Most Illinois insurance companies will be required to provide mental and substance abuse services to their beneficiaries beginning Jan. 1 under a new bill Gov. J.B. Pritzker signed into law.
Senate Bill 471 requires insurance providers to ensure an adequate network of mental healthcare providers is available for beneficiaries that must be within 30 miles or 30 minutes driving distance. If not, insurers must pay for a provider outside the network.
Chair of Public Policy for Mental Health of America Illinois Mark Heyrman says this bill is aimed at fixing a decades-old problem.
“Health insurance companies typically do not provide the same level of coverage or provision of care for mental health conditions that they do for other health conditions,” Heyrman told The Center Square.
The bill attempts to fix a problem called network adequacy, Heyrman said.
“You can say you’re covering mental health services, but if you don’t have providers who are available to persons who need mental health services, that doesn’t mean much,” he said.
Not only will this help folks in need, but it will also benefit the economy, according to Heyrman, because most people with mental health problems hold jobs.
“If they have a mental health problem and they can’t get treatment for it because it’s not covered by their insurance, then they deteriorate and lose their job,” Heyrman said. “Then what happens is we as taxpayers must pay for them because then they’re eligible for Medicaid.”
Heyrman said this will be good not only for patients but for providers as well. One of the reasons many mental health provider networks are underpopulated is because insurers don’t pay enough to attract them, he points out.

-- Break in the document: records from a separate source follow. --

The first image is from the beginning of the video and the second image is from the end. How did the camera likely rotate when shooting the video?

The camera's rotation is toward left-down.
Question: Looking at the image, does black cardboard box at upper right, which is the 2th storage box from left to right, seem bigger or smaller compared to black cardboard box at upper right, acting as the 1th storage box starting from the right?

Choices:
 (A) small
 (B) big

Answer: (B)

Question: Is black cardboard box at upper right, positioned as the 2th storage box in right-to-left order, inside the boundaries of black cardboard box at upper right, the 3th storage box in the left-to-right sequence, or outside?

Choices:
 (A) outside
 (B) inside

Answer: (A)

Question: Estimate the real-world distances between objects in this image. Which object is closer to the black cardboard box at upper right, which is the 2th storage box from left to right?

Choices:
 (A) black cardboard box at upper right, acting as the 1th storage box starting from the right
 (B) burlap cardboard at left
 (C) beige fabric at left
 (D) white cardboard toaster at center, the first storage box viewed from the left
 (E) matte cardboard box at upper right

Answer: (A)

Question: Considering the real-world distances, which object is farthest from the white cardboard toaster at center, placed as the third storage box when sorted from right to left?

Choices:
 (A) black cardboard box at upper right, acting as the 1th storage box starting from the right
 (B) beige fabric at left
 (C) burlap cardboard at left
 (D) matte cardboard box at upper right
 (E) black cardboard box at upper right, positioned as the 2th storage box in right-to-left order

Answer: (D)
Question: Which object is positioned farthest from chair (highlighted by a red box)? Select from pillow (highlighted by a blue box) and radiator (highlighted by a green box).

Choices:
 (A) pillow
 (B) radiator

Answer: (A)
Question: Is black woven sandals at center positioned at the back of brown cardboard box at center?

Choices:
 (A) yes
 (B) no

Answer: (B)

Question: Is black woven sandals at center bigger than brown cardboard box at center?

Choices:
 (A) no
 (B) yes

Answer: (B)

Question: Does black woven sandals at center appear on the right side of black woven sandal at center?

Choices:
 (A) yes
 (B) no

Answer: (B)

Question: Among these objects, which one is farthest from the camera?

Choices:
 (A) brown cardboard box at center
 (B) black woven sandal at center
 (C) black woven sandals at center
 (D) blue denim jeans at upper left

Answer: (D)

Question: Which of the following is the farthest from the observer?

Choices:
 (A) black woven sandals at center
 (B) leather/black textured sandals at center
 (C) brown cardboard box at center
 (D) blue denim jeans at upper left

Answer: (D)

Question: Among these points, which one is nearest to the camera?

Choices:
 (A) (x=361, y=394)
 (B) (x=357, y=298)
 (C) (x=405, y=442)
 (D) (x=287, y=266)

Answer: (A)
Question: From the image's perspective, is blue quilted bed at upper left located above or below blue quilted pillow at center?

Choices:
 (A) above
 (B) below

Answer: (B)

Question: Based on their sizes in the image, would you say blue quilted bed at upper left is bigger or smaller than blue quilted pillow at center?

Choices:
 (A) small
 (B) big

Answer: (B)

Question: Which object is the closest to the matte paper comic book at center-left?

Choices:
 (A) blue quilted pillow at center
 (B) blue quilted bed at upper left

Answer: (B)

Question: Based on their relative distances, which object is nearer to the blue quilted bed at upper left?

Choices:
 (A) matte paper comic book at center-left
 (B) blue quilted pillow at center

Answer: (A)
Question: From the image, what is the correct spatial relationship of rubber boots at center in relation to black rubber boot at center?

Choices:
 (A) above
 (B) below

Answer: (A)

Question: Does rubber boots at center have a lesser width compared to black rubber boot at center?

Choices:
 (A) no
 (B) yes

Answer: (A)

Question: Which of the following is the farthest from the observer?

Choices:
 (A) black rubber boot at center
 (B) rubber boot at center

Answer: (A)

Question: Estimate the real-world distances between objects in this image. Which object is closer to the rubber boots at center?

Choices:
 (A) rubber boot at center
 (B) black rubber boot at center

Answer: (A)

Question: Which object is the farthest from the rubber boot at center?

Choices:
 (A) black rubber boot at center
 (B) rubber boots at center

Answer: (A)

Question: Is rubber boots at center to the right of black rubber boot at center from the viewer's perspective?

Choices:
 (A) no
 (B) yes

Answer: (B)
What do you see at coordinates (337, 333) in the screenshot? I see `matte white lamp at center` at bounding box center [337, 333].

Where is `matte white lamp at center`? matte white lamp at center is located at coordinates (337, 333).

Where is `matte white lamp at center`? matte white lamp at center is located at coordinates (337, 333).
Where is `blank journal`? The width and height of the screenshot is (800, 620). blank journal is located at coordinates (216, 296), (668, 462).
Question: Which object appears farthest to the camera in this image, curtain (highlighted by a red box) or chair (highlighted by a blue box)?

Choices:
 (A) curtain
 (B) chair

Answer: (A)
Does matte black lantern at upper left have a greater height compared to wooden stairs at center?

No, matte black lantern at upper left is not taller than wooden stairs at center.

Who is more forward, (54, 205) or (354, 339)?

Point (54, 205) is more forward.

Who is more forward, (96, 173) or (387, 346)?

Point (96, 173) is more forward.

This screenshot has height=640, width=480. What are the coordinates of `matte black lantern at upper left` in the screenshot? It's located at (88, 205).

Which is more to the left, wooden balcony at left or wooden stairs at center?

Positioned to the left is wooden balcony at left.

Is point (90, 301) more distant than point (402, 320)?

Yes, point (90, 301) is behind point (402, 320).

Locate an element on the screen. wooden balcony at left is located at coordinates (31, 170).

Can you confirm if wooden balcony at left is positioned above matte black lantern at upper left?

“It will force insurance companies to pay enough — to reimburse enough — to make sure they get enough providers in their network,” Heyrman said.
Despite requiring insurers to pay more, insurance premiums shouldn’t go up, Heyrman said. If mental health problems are addressed, patients will take better care of themselves, he said.
No one testified against the bill during the legislative process.
“Suppose you have a mental health condition and you have diabetes or hypertension or other things,” Heyrman said. “If you’re depressed, you may be too depressed to go get help for those other things and they get worse and the insurance company is forced to pay for it.”